3 Chaque époux s'oblige personnellement par ses actes et il oblige solidairement son conjoint en tant qu'il n'excède pas ses pouvoirs d'une manière reconnaissable pour les tiers.
Art. 7 LAMal
Changement d'assureur
1 L'assuré peut, moyennant un préavis de trois mois, changer d'assureur pour la fin d'un semestre d'une année civile.
2 Lors de la communication de la nouvelle prime, il peut changer d'assureur pour la fin du mois qui précède le début de la validité de la nouvelle prime, moyennant un préavis d'un mois.
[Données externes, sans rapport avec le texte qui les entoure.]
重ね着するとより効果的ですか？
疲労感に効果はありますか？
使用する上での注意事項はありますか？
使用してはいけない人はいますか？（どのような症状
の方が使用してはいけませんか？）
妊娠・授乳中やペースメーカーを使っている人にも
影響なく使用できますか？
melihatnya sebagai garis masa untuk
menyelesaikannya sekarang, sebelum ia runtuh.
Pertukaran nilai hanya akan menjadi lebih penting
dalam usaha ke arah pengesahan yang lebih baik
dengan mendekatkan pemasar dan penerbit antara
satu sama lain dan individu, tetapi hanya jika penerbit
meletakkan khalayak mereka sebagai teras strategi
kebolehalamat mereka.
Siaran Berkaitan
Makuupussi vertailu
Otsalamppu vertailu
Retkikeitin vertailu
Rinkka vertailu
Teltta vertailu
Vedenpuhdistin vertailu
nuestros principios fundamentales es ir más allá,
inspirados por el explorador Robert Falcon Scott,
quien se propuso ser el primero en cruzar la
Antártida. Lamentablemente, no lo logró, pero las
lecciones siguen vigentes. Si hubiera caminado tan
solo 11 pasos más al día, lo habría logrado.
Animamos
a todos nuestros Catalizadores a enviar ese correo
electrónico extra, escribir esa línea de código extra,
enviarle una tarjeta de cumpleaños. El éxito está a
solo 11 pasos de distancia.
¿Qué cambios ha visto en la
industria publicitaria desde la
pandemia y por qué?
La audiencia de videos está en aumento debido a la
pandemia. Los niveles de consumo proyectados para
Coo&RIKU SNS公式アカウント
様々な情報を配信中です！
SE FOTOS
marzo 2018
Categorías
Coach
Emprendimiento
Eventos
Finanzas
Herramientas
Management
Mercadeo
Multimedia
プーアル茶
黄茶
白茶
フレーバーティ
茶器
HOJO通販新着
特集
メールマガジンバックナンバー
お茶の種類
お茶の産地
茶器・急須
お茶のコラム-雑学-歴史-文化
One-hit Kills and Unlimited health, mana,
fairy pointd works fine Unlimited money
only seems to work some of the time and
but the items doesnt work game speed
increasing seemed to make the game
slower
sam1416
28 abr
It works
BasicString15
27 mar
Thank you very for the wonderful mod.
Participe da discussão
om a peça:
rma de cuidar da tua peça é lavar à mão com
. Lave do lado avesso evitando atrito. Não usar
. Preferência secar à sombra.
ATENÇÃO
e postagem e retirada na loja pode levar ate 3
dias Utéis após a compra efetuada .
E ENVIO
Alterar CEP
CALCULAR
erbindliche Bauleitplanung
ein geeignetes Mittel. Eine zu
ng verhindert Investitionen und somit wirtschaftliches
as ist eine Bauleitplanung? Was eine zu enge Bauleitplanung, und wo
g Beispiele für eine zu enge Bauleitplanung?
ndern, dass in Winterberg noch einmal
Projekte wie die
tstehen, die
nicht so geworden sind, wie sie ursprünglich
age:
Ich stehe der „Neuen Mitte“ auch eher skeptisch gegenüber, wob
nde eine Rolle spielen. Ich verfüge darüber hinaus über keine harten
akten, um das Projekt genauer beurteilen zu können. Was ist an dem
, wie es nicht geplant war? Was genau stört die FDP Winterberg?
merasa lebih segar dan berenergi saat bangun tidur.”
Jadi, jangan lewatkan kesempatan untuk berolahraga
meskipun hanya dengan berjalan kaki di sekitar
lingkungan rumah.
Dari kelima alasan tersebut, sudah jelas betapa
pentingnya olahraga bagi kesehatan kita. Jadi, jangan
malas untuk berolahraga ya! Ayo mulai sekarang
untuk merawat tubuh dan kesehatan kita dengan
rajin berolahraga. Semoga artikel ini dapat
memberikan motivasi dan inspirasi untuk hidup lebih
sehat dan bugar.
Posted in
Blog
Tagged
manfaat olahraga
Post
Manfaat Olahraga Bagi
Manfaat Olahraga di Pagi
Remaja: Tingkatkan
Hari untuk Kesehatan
L'assureur doit annoncer à chaque assuré les nouvelles primes approuvées par l'Office fédéral de la santé publique (office)1 au moins deux mois à l'avance et signaler à l'assuré qu'il a le droit de changer d'assureur.2
3 Si l'assuré doit changer d'assureur parce qu'il change de résidence ou d'emploi, l'affiliation prend fin au moment du changement de résidence ou de la prise d'emploi auprès d'un nouvel employeur.
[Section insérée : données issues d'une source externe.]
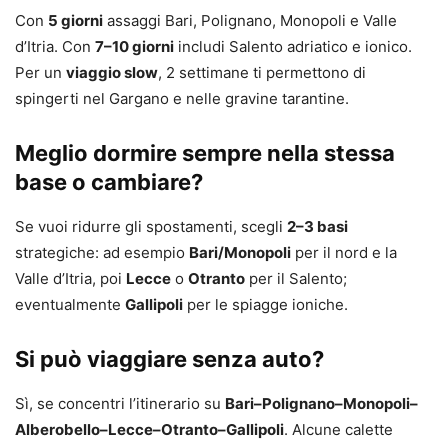
Con
5 giorni
assaggi Bari, Polignano, Monopoli e Valle
d’Itria. Con
7–10 giorni
includi Salento adriatico e ionico.
Per un
viaggio slow
, 2 settimane ti permettono di
spingerti nel Gargano e nelle gravine tarantine.
Meglio dormire sempre nella stessa
base o cambiare?
Se vuoi ridurre gli spostamenti, scegli
2–3 basi
strategiche: ad esempio
Bari/Monopoli
per il nord e la
Valle d’Itria, poi
Lecce
o
Otranto
per il Salento;
eventualmente
Gallipoli
per le spiagge ioniche.
Si può viaggiare senza auto?
Sì, se concentri l’itinerario su
Bari–Polignano–Monopoli–
Alberobello–Lecce–Otranto–Gallipoli
. Alcune calette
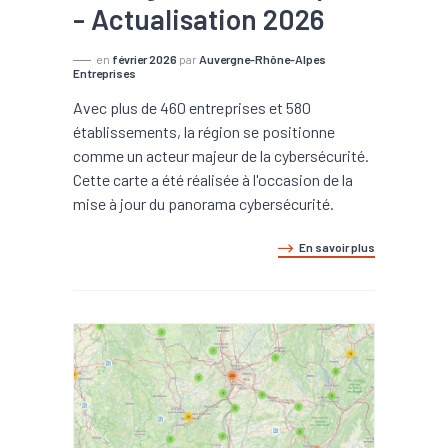
- Actualisation 2026
en
février 2026
par
Auvergne-Rhône-Alpes
Entreprises
Avec plus de 460 entreprises et 580
établissements, la région se positionne
comme un acteur majeur de la cybersécurité.
Cette carte a été réalisée à l'occasion de la
mise à jour du panorama cybersécurité.
En savoir plus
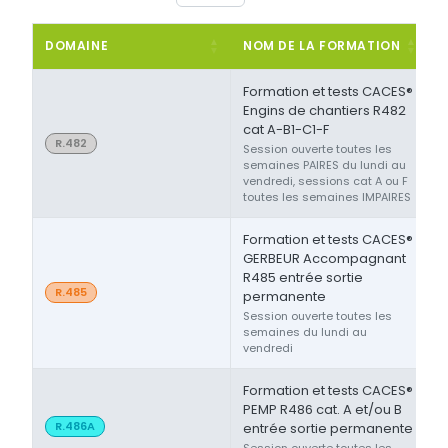
DOMAINE
NOM DE LA FORMATION
Formation et tests CACES®
Engins de chantiers R482
cat A-B1-C1-F
R.482
Session ouverte toutes les
semaines PAIRES du lundi au
vendredi, sessions cat A ou F
toutes les semaines IMPAIRES
Formation et tests CACES®
GERBEUR Accompagnant
R485 entrée sortie
R.485
permanente
Session ouverte toutes les
semaines du lundi au
vendredi
Formation et tests CACES®
PEMP R486 cat. A et/ou B
R.486A
entrée sortie permanente
Session ouverte toutes les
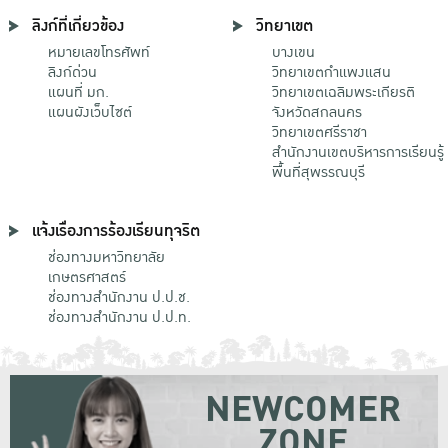
ลิงก์ที่เกี่ยวข้อง
วิทยาเขต
หมายเลขโทรศัพท์
บางเขน
ลิงก์ด่วน
วิทยาเขตกําแพงแสน
แผนที่ มก.
วิทยาเขตเฉลิมพระเกียรติ
แผนผังเว็บไซต์
จังหวัดสกลนคร
วิทยาเขตศรีราชา
สำนักงานเขตบริหารการเรียนรู้
พื้นที่สุพรรณบุรี
แจ้งเรื่องการร้องเรียนทุจริต
ช่องทางมหาวิทยาลัย
เกษตรศาสตร์
ช่องทางสำนักงาน ป.ป.ช.
ช่องทางสำนักงาน ป.ป.ท.
NEWCOMER
ZONE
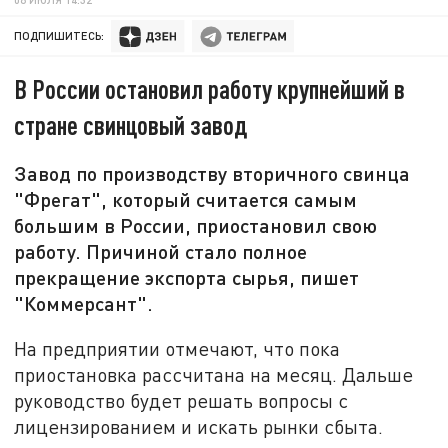
ПОДПИШИТЕСЬ:
В России остановил работу крупнейший в
стране свинцовый завод
Завод по производству вторичного свинца
"Фрегат", который считается самым
большим в России, приостановил свою
работу. Причиной стало полное
прекращение экспорта сырья, пишет
"Коммерсант".
На предприятии отмечают, что пока
приостановка рассчитана на месяц. Дальше
руководство будет решать вопросы с
лицензированием и искать рынки сбыта.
4 L'affiliation prend fin avec le retrait de l'autorisation de pratiquer conformément à l'art. 43 LSAMal3 lorsque l'assureur cesse, volontairement ou par décision administrative, de pratiquer l'assurance-maladie sociale.4
5 L'affiliation auprès de l'ancien assureur ne prend fin que lorsque le nouvel assureur lui a communiqué qu'il assure l'intéressé sans interruption de la protection d'assurance. Si le nouvel assureur omet de faire cette communication, il doit réparer le dommage qui en résulte pour l'assuré, en particulier la différence de prime. Dès réception de la communication, l'ancien assureur informe l'intéressé de la date à partir de laquelle il ne l'assure plus.
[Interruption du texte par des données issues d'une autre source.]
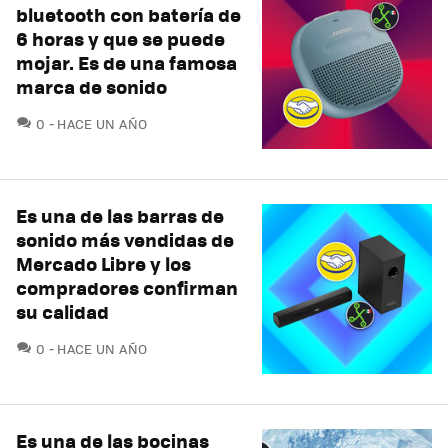
bluetooth con batería de
6 horas y que se puede
mojar. Es de una famosa
marca de sonido
COMENTARIOS
0
HACE UN AÑO
Es una de las barras de
sonido más vendidas de
Mercado Libre y los
compradores confirman
su calidad
COMENTARIOS
0
HACE UN AÑO
Es una de las bocinas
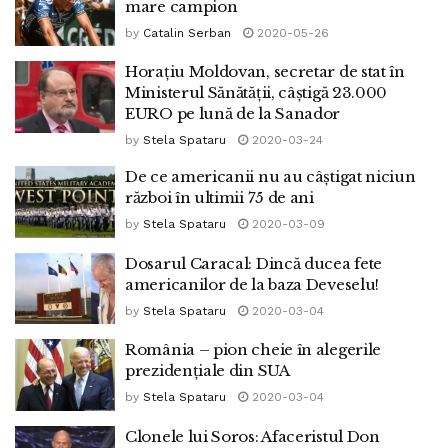
mare campion
by
Catalin Serban
2020-05-26
Horațiu Moldovan, secretar de stat în
Ministerul Sănătății, câștigă 23.000
EURO pe lună de la Sanador
by
Stela Spataru
2020-03-24
De ce americanii nu au câștigat niciun
război în ultimii 75 de ani
by
Stela Spataru
2020-03-09
Dosarul Caracal: Dincă ducea fete
americanilor de la baza Deveselu!
by
Stela Spataru
2020-03-04
România – pion cheie în alegerile
prezidențiale din SUA
by
Stela Spataru
2020-03-04
Clonele lui Soros: Afaceristul Don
6 Lorsque le changement d'assureur est impossible du fait de l'ancien assureur, celui-ci doit réparer le dommage qui en résulte pour l'assuré, en particulier la différence de prime.5
7 Lorsque l'assuré change d'assureur, l'ancien assureur ne peut le contraindre à résilier également les assurances complémentaires au sens de l'art. 2, al. 2, LSAMal conclues auprès de lui.6
8 L'assureur ne peut pas résilier les assurances complémentaires au sens de l'art. 2, al. 2, LSAMal au seul motif que l'assuré change d'assureur pour l'assurance-maladie sociale.7
1 La désignation de l'unité administrative a été adaptée en application de l'art. 16 al. 3 de l'O du 17 nov. 2004 sur les publications officielles (RO 2004 4937). 2 Nouvelle teneur selon le ch. I de la LF du 24 mars 2000, en vigueur depuis le 1er oct. 2000 (RO 2000 2305; FF 1999 727). 3 RS 832.12 4 Nouvelle teneur selon le ch. 2 de l'annexe à la L du 26 sept. 2014 sur la surveillance de l'assurance-maladie, en vigueur depuis le 1er janv. 2016 (RO 2015 5137; FF 2012 1725). 5 Introduit par le ch. I de la LF du 24 mars 2000, en vigueur depuis le 1er oct. 2000 (RO 2000 2305; FF 1999 727). 6 Introduit par le ch. I de la LF du 24 mars 2000 (RO 2000 2305; FF 1999 727). Nouvelle teneur selon le ch. 2 de l'annexe à la L du 26 sept. 2014 sur la surveillance de l'assurance-maladie, en vigueur depuis le 1er janv. 2016 (RO 2015 5137; FF 2012 1725). 7 Introduit par le ch. I de la LF du 24 mars 2000 (RO 2000 2305; FF 1999 727). Nouvelle teneur selon le ch. 2 de l'annexe à la L du 26 sept. 2014 sur la surveillance de l'assurance-maladie, en vigueur depuis le 1er janv. 2016 (RO 2015 5137; FF 2012 1725).